Surveillance footage apparently showing López entering a hotel with an underage boy was leaked to a media outlet in Michoacán. It caused an uproar until a woman on social media identified the pair as her ex-husband and son, not the murdered priest.

Similarly, Luis Ángel Bravo Contreras, state attorney general, was criticized for claiming the two priests in Veracruz had been drinking heavily with their killers before the crimes.

Church officials have responded with a vigorous defense of the victims.

On September 26, a day after López’s body was discovered, the Mexican bishops’ conference made a statement demanding an end to slander against priests or anyone, especially during investigations.

Slander, Solalinde said, “is a common strategy . . . to criminalize victims in an effort to contain the public outcry.”

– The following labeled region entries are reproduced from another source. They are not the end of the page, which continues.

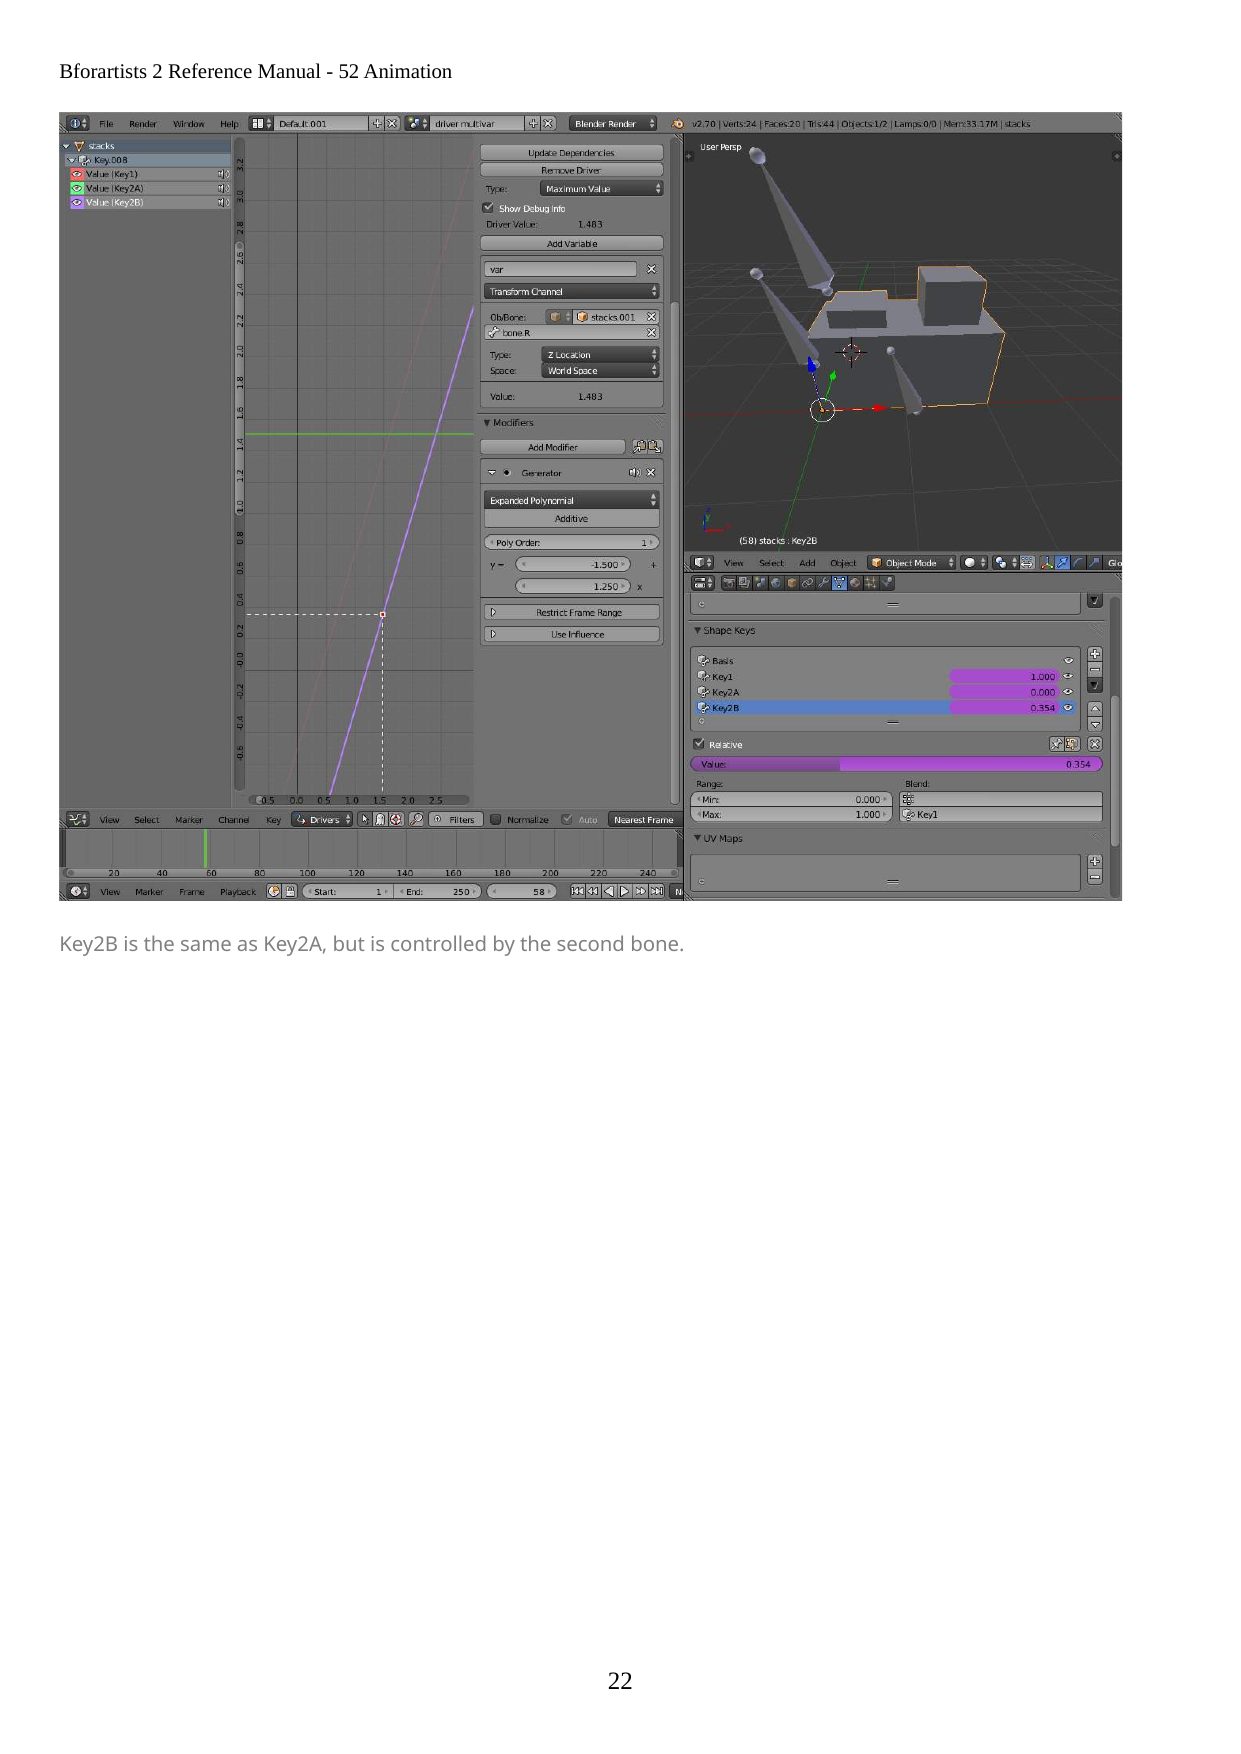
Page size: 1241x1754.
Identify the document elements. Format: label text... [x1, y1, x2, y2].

picture [59, 112, 1123, 901]
text Key2B is the same as Key2A, but is controlled by the second bone. [59, 926, 1181, 957]
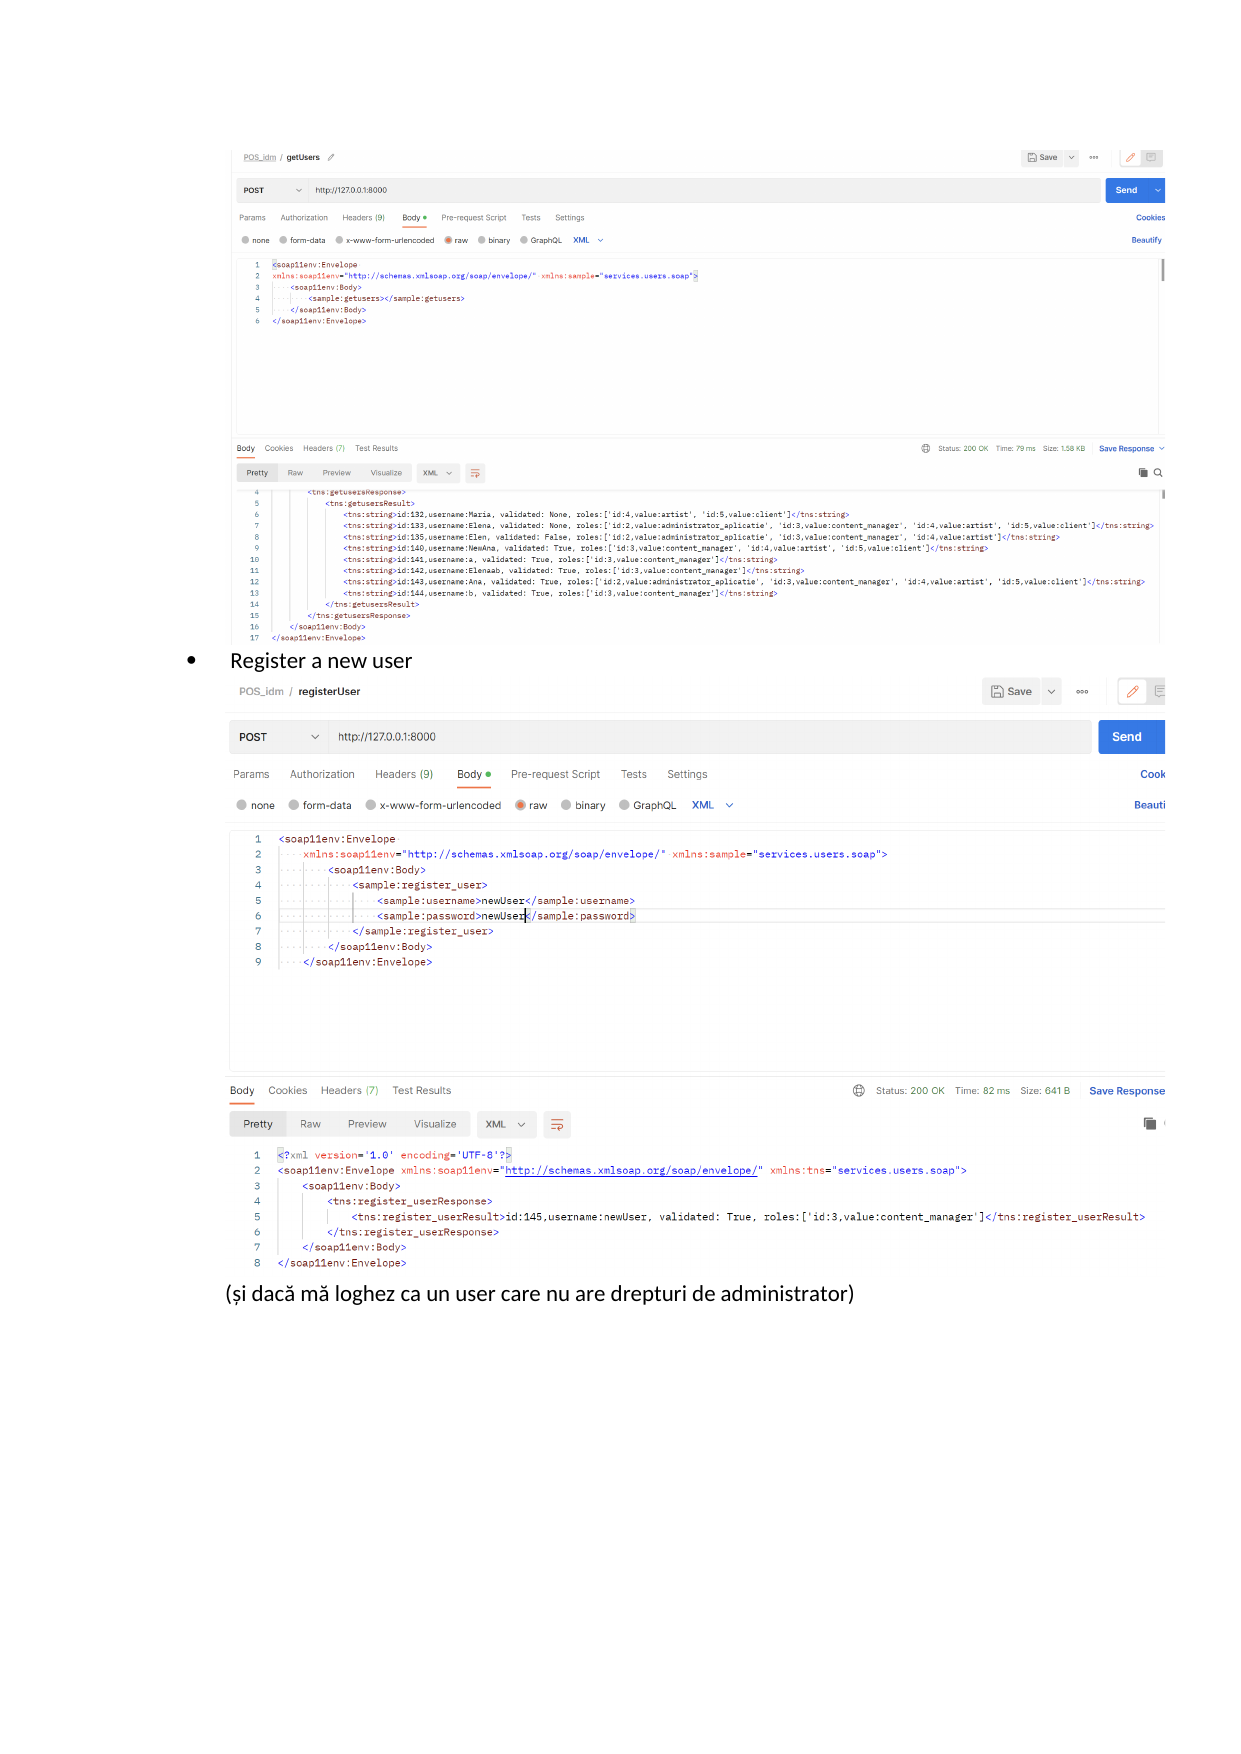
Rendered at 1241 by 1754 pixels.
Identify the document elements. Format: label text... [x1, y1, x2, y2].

In this Mexican context of crime, corruption, and impunity, Solalinde believes violence against priests suggests they are truly living their vocation.

“This persecution is a sign that priests are defending human rights,” he said.

Solalinde has himself been threatened by criminals on multiple occasions.

“If one day something happens, it happens,” he said. “But I refuse to let that worry me.” —Religion News Service

A version of this article, which was edited on October 24, appears in the November 9 print edition under the title “Priests killed in Mexico as drug violence spirals.”